Pension Halts Search for NY Office Mortgage
New York Common Fund has dropped its effort to line up as much as $700 million of debt on a Midtown Manhattan office tower that it has almost finished redeveloping.
The pension system had asked lenders a couple of months ago for quotes on a long-term, fixed-rate debt package on the 932,000-square-foot building, at 390 Madison Avenue. Roughly $600 million to $700 million was sought, representing leverage of less than 50%.
A number of commercial MBS shops and insurers submitted preliminary bids to HFF, which ran the marketing effort. But the pension system recently decided against proceeding.
New York Common Fund, which is advised on the investment by Clarion Partners of New York, declined to comment on why it backed away. Some think the decision is connected to a management shift. In May, Vicki Fuller announced her resignation as the pension system’s chief investment officer, effective at the end of July. She was replaced on an interim basis in late July by her former deputy, Anastasia Titarchuk.

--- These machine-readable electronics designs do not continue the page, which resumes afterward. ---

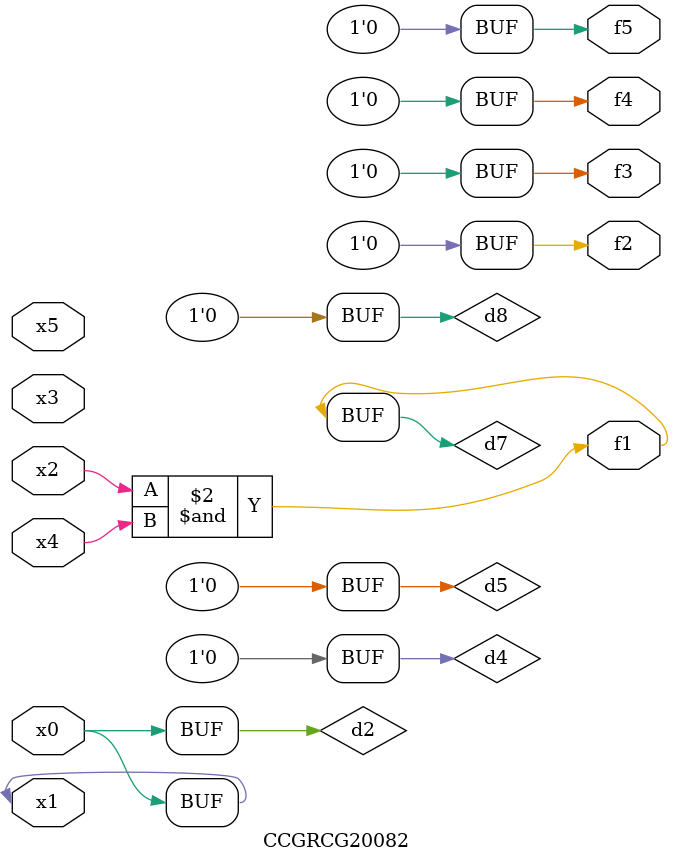
<source format=v>
module CCGRCG20082(
	input x0, x1, x2, x3, x4, x5,
	output f1, f2, f3, f4, f5
);

	wire d1, d2, d3, d4, d5, d6, d7, d8, d9;

	nand (d1, x1);
	buf (d2, x0, x1);
	nand (d3, x2, x4);
	and (d4, d1, d2);
	and (d5, d1, d2);
	nand (d6, d1, d3);
	not (d7, d3);
	xor (d8, d5);
	nor (d9, d5, d6);
	assign f1 = d7;
	assign f2 = d8;
	assign f3 = d8;
	assign f4 = d8;
	assign f5 = d8;
endmodule

</source>
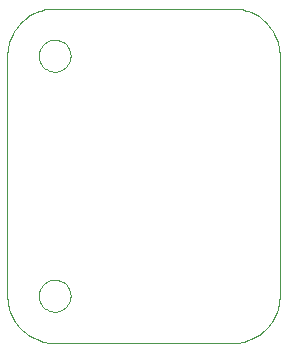
<source format=gbo>
G75*
%MOIN*%
%OFA0B0*%
%FSLAX24Y24*%
%IPPOS*%
%LPD*%
%AMOC8*
5,1,8,0,0,1.08239X$1,22.5*
%
%ADD10C,0.0000*%
%ADD11C,0.0039*%
D10*
X001194Y001725D02*
X001196Y001771D01*
X001202Y001816D01*
X001212Y001861D01*
X001225Y001904D01*
X001242Y001947D01*
X001263Y001987D01*
X001287Y002026D01*
X001315Y002062D01*
X001346Y002096D01*
X001379Y002128D01*
X001415Y002156D01*
X001453Y002181D01*
X001493Y002203D01*
X001535Y002221D01*
X001578Y002235D01*
X001623Y002246D01*
X001668Y002253D01*
X001714Y002256D01*
X001759Y002255D01*
X001805Y002250D01*
X001850Y002241D01*
X001893Y002229D01*
X001936Y002212D01*
X001977Y002192D01*
X002016Y002169D01*
X002054Y002142D01*
X002088Y002112D01*
X002120Y002080D01*
X002149Y002044D01*
X002175Y002007D01*
X002198Y001967D01*
X002217Y001926D01*
X002232Y001883D01*
X002244Y001838D01*
X002252Y001793D01*
X002256Y001748D01*
X002256Y001702D01*
X002252Y001657D01*
X002244Y001612D01*
X002232Y001567D01*
X002217Y001524D01*
X002198Y001483D01*
X002175Y001443D01*
X002149Y001406D01*
X002120Y001370D01*
X002088Y001338D01*
X002054Y001308D01*
X002016Y001281D01*
X001977Y001258D01*
X001936Y001238D01*
X001893Y001221D01*
X001850Y001209D01*
X001805Y001200D01*
X001759Y001195D01*
X001714Y001194D01*
X001668Y001197D01*
X001623Y001204D01*
X001578Y001215D01*
X001535Y001229D01*
X001493Y001247D01*
X001453Y001269D01*
X001415Y001294D01*
X001379Y001322D01*
X001346Y001354D01*
X001315Y001388D01*
X001287Y001424D01*
X001263Y001463D01*
X001242Y001503D01*
X001225Y001546D01*
X001212Y001589D01*
X001202Y001634D01*
X001196Y001679D01*
X001194Y001725D01*
X001194Y009725D02*
X001196Y009771D01*
X001202Y009816D01*
X001212Y009861D01*
X001225Y009904D01*
X001242Y009947D01*
X001263Y009987D01*
X001287Y010026D01*
X001315Y010062D01*
X001346Y010096D01*
X001379Y010128D01*
X001415Y010156D01*
X001453Y010181D01*
X001493Y010203D01*
X001535Y010221D01*
X001578Y010235D01*
X001623Y010246D01*
X001668Y010253D01*
X001714Y010256D01*
X001759Y010255D01*
X001805Y010250D01*
X001850Y010241D01*
X001893Y010229D01*
X001936Y010212D01*
X001977Y010192D01*
X002016Y010169D01*
X002054Y010142D01*
X002088Y010112D01*
X002120Y010080D01*
X002149Y010044D01*
X002175Y010007D01*
X002198Y009967D01*
X002217Y009926D01*
X002232Y009883D01*
X002244Y009838D01*
X002252Y009793D01*
X002256Y009748D01*
X002256Y009702D01*
X002252Y009657D01*
X002244Y009612D01*
X002232Y009567D01*
X002217Y009524D01*
X002198Y009483D01*
X002175Y009443D01*
X002149Y009406D01*
X002120Y009370D01*
X002088Y009338D01*
X002054Y009308D01*
X002016Y009281D01*
X001977Y009258D01*
X001936Y009238D01*
X001893Y009221D01*
X001850Y009209D01*
X001805Y009200D01*
X001759Y009195D01*
X001714Y009194D01*
X001668Y009197D01*
X001623Y009204D01*
X001578Y009215D01*
X001535Y009229D01*
X001493Y009247D01*
X001453Y009269D01*
X001415Y009294D01*
X001379Y009322D01*
X001346Y009354D01*
X001315Y009388D01*
X001287Y009424D01*
X001263Y009463D01*
X001242Y009503D01*
X001225Y009546D01*
X001212Y009589D01*
X001202Y009634D01*
X001196Y009679D01*
X001194Y009725D01*
D11*
X000150Y009725D02*
X000150Y001725D01*
X000152Y001648D01*
X000158Y001571D01*
X000167Y001494D01*
X000180Y001418D01*
X000197Y001342D01*
X000218Y001268D01*
X000242Y001194D01*
X000270Y001122D01*
X000301Y001052D01*
X000336Y000983D01*
X000374Y000915D01*
X000415Y000850D01*
X000460Y000787D01*
X000508Y000726D01*
X000558Y000667D01*
X000611Y000611D01*
X000667Y000558D01*
X000726Y000508D01*
X000787Y000460D01*
X000850Y000415D01*
X000915Y000374D01*
X000983Y000336D01*
X001052Y000301D01*
X001122Y000270D01*
X001194Y000242D01*
X001268Y000218D01*
X001342Y000197D01*
X001418Y000180D01*
X001494Y000167D01*
X001571Y000158D01*
X001648Y000152D01*
X001725Y000150D01*
X007650Y000150D01*
X007727Y000152D01*
X007804Y000158D01*
X007881Y000167D01*
X007957Y000180D01*
X008033Y000197D01*
X008107Y000218D01*
X008181Y000242D01*
X008253Y000270D01*
X008323Y000301D01*
X008392Y000336D01*
X008460Y000374D01*
X008525Y000415D01*
X008588Y000460D01*
X008649Y000508D01*
X008708Y000558D01*
X008764Y000611D01*
X008817Y000667D01*
X008867Y000726D01*
X008915Y000787D01*
X008960Y000850D01*
X009001Y000915D01*
X009039Y000983D01*
X009074Y001052D01*
X009105Y001122D01*
X009133Y001194D01*
X009157Y001268D01*
X009178Y001342D01*
X009195Y001418D01*
X009208Y001494D01*
X009217Y001571D01*
X009223Y001648D01*
X009225Y001725D01*
X009225Y009725D01*
X009223Y009802D01*
X009217Y009879D01*
X009208Y009956D01*
X009195Y010032D01*
X009178Y010108D01*
X009157Y010182D01*
X009133Y010256D01*
X009105Y010328D01*
X009074Y010398D01*
X009039Y010467D01*
X009001Y010535D01*
X008960Y010600D01*
X008915Y010663D01*
X008867Y010724D01*
X008817Y010783D01*
X008764Y010839D01*
X008708Y010892D01*
X008649Y010942D01*
X008588Y010990D01*
X008525Y011035D01*
X008460Y011076D01*
X008392Y011114D01*
X008323Y011149D01*
X008253Y011180D01*
X008181Y011208D01*
X008107Y011232D01*
X008033Y011253D01*
X007957Y011270D01*
X007881Y011283D01*
X007804Y011292D01*
X007727Y011298D01*
X007650Y011300D01*
X001725Y011300D01*
X001648Y011298D01*
X001571Y011292D01*
X001494Y011283D01*
X001418Y011270D01*
X001342Y011253D01*
X001268Y011232D01*
X001194Y011208D01*
X001122Y011180D01*
X001052Y011149D01*
X000983Y011114D01*
X000915Y011076D01*
X000850Y011035D01*
X000787Y010990D01*
X000726Y010942D01*
X000667Y010892D01*
X000611Y010839D01*
X000558Y010783D01*
X000508Y010724D01*
X000460Y010663D01*
X000415Y010600D01*
X000374Y010535D01*
X000336Y010467D01*
X000301Y010398D01*
X000270Y010328D01*
X000242Y010256D01*
X000218Y010182D01*
X000197Y010108D01*
X000180Y010032D01*
X000167Y009956D01*
X000158Y009879D01*
X000152Y009802D01*
X000150Y009725D01*
M02*

</source>
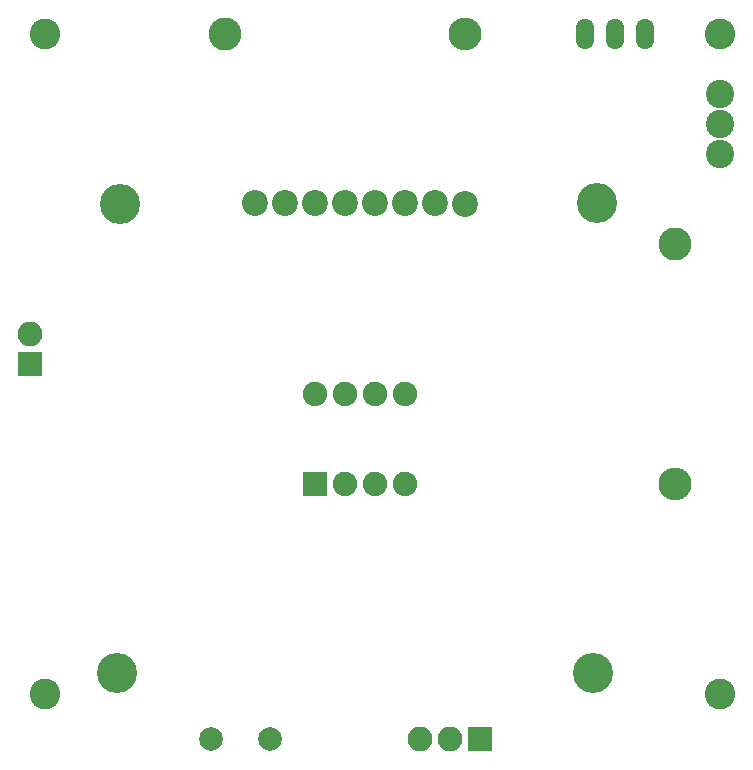
<source format=gts>
G04 #@! TF.FileFunction,Soldermask,Top*
%FSLAX46Y46*%
G04 Gerber Fmt 4.6, Leading zero omitted, Abs format (unit mm)*
G04 Created by KiCad (PCBNEW 4.0.7) date Sunday 09 February 2020 'à' 15:54:51*
%MOMM*%
%LPD*%
G01*
G04 APERTURE LIST*
%ADD10C,0.100000*%
%ADD11C,2.400000*%
%ADD12C,2.600000*%
%ADD13C,2.800000*%
%ADD14O,2.800000X2.800000*%
%ADD15R,2.076400X2.076400*%
%ADD16C,2.076400*%
%ADD17R,2.100000X2.100000*%
%ADD18O,2.100000X2.100000*%
%ADD19C,2.000000*%
%ADD20O,1.510000X2.620000*%
%ADD21C,2.200000*%
%ADD22C,3.400000*%
G04 APERTURE END LIST*
D10*
D11*
X118110000Y-35560000D03*
X118110000Y-33020000D03*
D12*
X60960000Y-81280000D03*
X118110000Y-81280000D03*
X60960000Y-25400000D03*
D13*
X76200000Y-25400000D03*
D14*
X96520000Y-25400000D03*
D13*
X114300000Y-43180000D03*
D14*
X114300000Y-63500000D03*
D15*
X83820000Y-63500000D03*
D16*
X86360000Y-63500000D03*
X88900000Y-63500000D03*
X91440000Y-63500000D03*
X91440000Y-55880000D03*
X88900000Y-55880000D03*
X86360000Y-55880000D03*
X83820000Y-55880000D03*
D17*
X59690000Y-53340000D03*
D18*
X59690000Y-50800000D03*
D19*
X75010000Y-85090000D03*
X80010000Y-85090000D03*
D17*
X97790000Y-85090000D03*
D18*
X95250000Y-85090000D03*
X92710000Y-85090000D03*
D12*
X118110000Y-25400000D03*
D20*
X106680000Y-25400000D03*
X109220000Y-25400000D03*
X111760000Y-25400000D03*
D11*
X118110000Y-30480000D03*
D21*
X96450000Y-39750000D03*
X93910000Y-39710000D03*
X91370000Y-39710000D03*
X78670000Y-39710000D03*
X81210000Y-39710000D03*
X88830000Y-39710000D03*
X86290000Y-39710000D03*
X83750000Y-39710000D03*
D22*
X67240000Y-39750000D03*
X107630000Y-39710000D03*
X107330000Y-79510000D03*
X67030000Y-79510000D03*
M02*

</source>
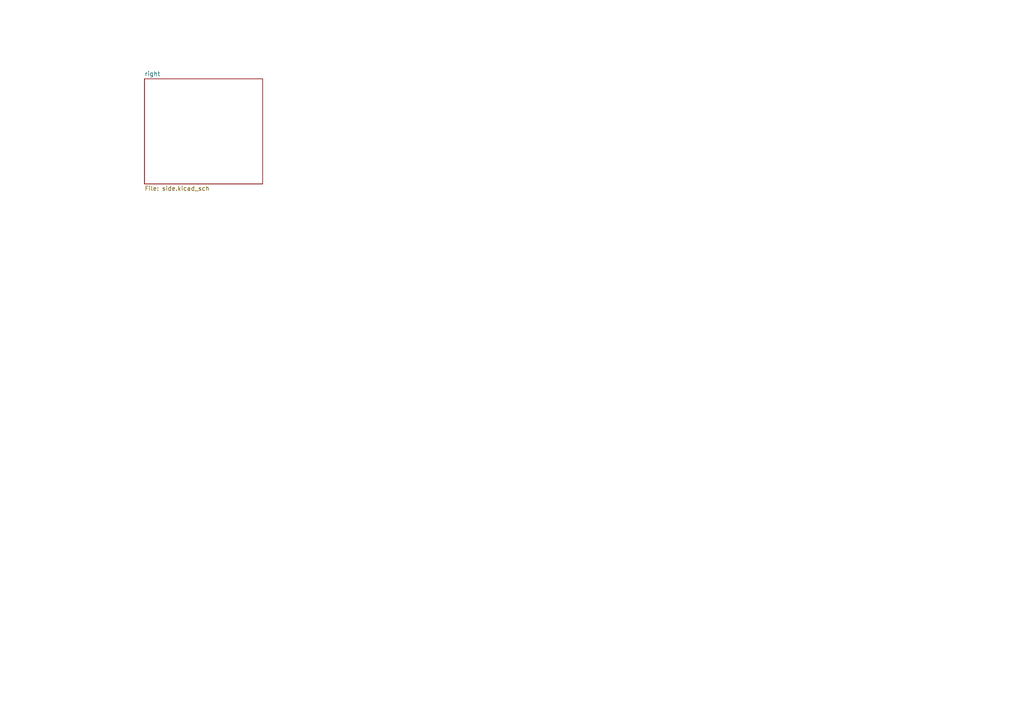
<source format=kicad_sch>
(kicad_sch
	(version 20250114)
	(generator "eeschema")
	(generator_version "9.0")
	(uuid "2b218e36-9b9e-4bec-ac09-11aef000af88")
	(paper "A4")
	(lib_symbols)
	(sheet
		(at 41.91 22.86)
		(size 34.29 30.48)
		(exclude_from_sim no)
		(in_bom yes)
		(on_board yes)
		(dnp no)
		(fields_autoplaced yes)
		(stroke
			(width 0.1524)
			(type solid)
		)
		(fill
			(color 0 0 0 0.0000)
		)
		(uuid "6c5e76ba-80c8-4a7c-ade9-f2726c2d2047")
		(property "Sheetname" "right"
			(at 41.91 22.1484 0)
			(effects
				(font
					(size 1.27 1.27)
				)
				(justify left bottom)
			)
		)
		(property "Sheetfile" "side.kicad_sch"
			(at 41.91 53.9246 0)
			(effects
				(font
					(size 1.27 1.27)
				)
				(justify left top)
			)
		)
		(instances
			(project "kaya"
				(path "/2b218e36-9b9e-4bec-ac09-11aef000af88"
					(page "3")
				)
			)
		)
	)
	(sheet_instances
		(path "/"
			(page "1")
		)
	)
	(embedded_fonts no)
)

</source>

The financing drive was halted a few weeks later.
New York Common Fund is completing a massive redevelopment of the property, costing more than $500 million. It has fully pre-leased the building, which was vacant during construction. J.P. Morgan has leased 437,000 sf for 10 years. The bank plans to demolish its headquarters at 270 Park Avenue, one block to the east, and replace it with a 70-story tower. It’s relocating employees to nearby space while that project proceeds. Other tenants include beauty-products company Shiseido Americas (225,000 sf) and law firm Hogan Lovells (200,000 sf).
The property, which was developed in the early 1950s, stretches from East 46th to East 47th Streets on the west side of Madison Avenue, a few blocks north of Grand Central Terminal. New York Common Fund purchased the underlying ground in 1997 and took over the building in 2014, when the leasehold interest, then held by investor Sheldon Solow, expired.
The pension system retained L&L Holding of New York to steer the redevelopment. The project added eight floors to the existing 24-floor structure, replaced the building’s facade and included the installation of floor-to-ceiling windows. Multiple outdoor terraces were created, and the building’s infrastructure was updated. The new offices have been characterized as having a more open, airy feel, which is more in line with the current preferences of tenants. The upgrades qualified the building for a LEED gold designation.